Las críticas del abogado Carlos Uslenghi reabrieron el debate sobre la influencia política en el Poder Judicial, la falta de transparencia en las designaciones y la creciente desconfianza ciudadana hacia las instituciones encargadas de garantizar el acceso a la Justicia.
Las palabras de Carlos Uslenghi durante su espacio en Radio Valle Viejo no pasaron desapercibidas. Con un tono crítico y sin eufemismos, el abogado describió un escenario que, según sostiene, lleva años consolidándose en Catamarca: un Poder Judicial atravesado por la política, con mecanismos de selección cuestionados y una capacidad de respuesta cada vez más alejada de las demandas de la sociedad.
El disparador fue la reciente preocupación expresada por gremios judiciales ante la posibilidad de que empleados del Poder Ejecutivo puedan incorporarse al Poder Judicial mediante convenios de movilidad. Para Uslenghi, la discusión llega cuando el problema ya está instalado desde hace tiempo.
Su planteo es que la denominada «colonización» política de la Justicia no comenzó ahora. Por el contrario, entiende que durante años se produjeron nombramientos de jueces, fiscales, secretarios y funcionarios vinculados a sectores de poder sin que existieran cuestionamientos significativos por parte de los actores institucionales que hoy levantan la voz.
Más allá de la precisión o no de esa afirmación, lo cierto es que la transparencia en los procesos de selección y promoción dentro del Poder Judicial continúa siendo una deuda pendiente. La confianza pública no depende únicamente de que los procedimientos sean correctos; también requiere que sean visibles, comprensibles y verificables para la ciudadanía.
Pero la crítica de Uslenghi va más allá de las designaciones. El eje central de su análisis apunta a una cuestión más profunda: la percepción de que la Justicia no responde de igual manera ante todos los ciudadanos.
La lentitud en determinadas investigaciones, la falta de avances en causas resonantes y las diferencias en los tiempos de resolución según quiénes sean los involucrados alimentan una sensación que se extiende cada vez más en la opinión pública. Cuando los ciudadanos comienzan a creer que el acceso a la Justicia depende de relaciones personales o cercanía con sectores de poder, el daño institucional es enorme.

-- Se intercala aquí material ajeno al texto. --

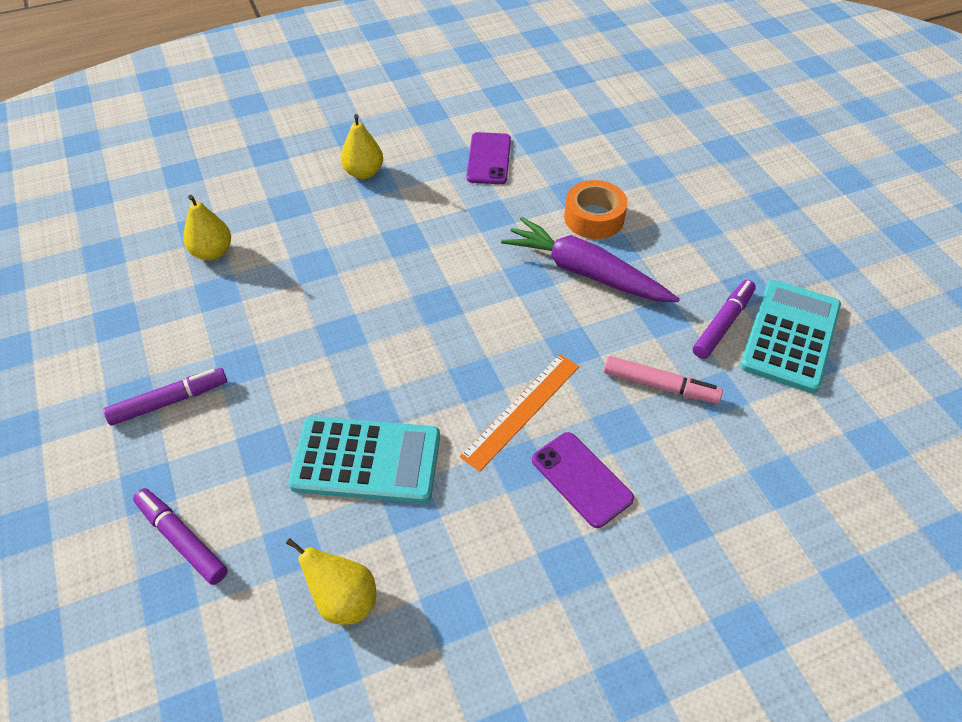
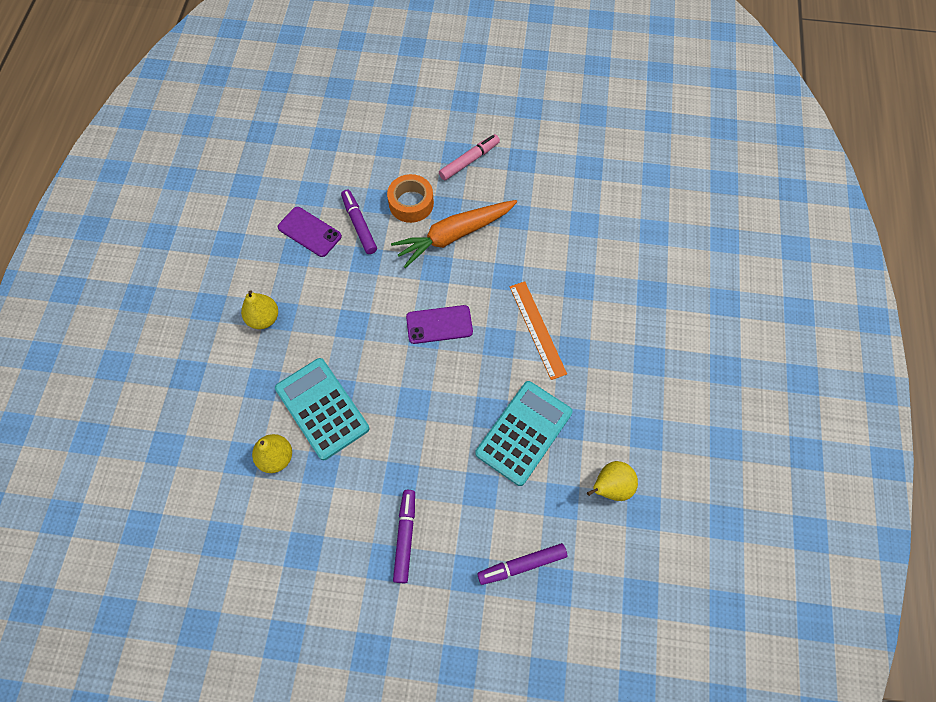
camera: 60 degrees left, 15 degrees up
(581, 479) = (601, 324): purple phone -> purple phone (439, 324)
(585, 272) = (454, 235): purple carrot -> orange carrot
(660, 386) = (563, 249): pink marker -> pink marker (469, 161)
(723, 324) = (539, 190): purple marker -> purple marker (359, 225)
(790, 336) = (568, 164): turquoise calculator -> turquoise calculator (322, 408)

A ello se suma otro fenómeno señalado durante la editorial: las denuncias sobre presuntas persecuciones políticas en municipios del interior provincial. Según esta visión, trabajadores municipales sufrirían represalias por expresar opiniones políticas distintas a las de las autoridades de turno o por manifestar posiciones críticas en redes sociales.
Si estas prácticas existen, representan una preocupante señal de deterioro democrático. La libertad de pensamiento y expresión no puede quedar condicionada por la dependencia laboral de un trabajador respecto del Estado.
Las observaciones también alcanzaron al rol de otros actores institucionales. Universidades, colegios profesionales, asociaciones y organismos que deberían contribuir al fortalecimiento de las instituciones aparecen, según esta mirada, ausentes de los debates más relevantes o limitados a intervenir cuando los intereses corporativos se ven afectados.
La consecuencia de este cuadro es una pérdida progresiva de confianza. Y la confianza es el principal capital que posee cualquier sistema judicial. Sin ella, cada resolución es cuestionada, cada demora genera sospechas y cada fallo se interpreta desde la lógica de las influencias antes que desde la aplicación del derecho.
La Justicia no solo debe ser independiente; debe parecerlo. Debe demostrarlo en sus decisiones, en sus mecanismos de selección, en sus tiempos de respuesta y en su capacidad para actuar con los mismos criterios frente a cualquier ciudadano.
Las críticas formuladas por Uslenghi pueden generar adhesiones o rechazos. Sin embargo, ponen en evidencia una discusión que Catamarca no puede seguir postergando: cómo recuperar la credibilidad de instituciones que son fundamentales para garantizar el funcionamiento de una democracia sólida y confiable.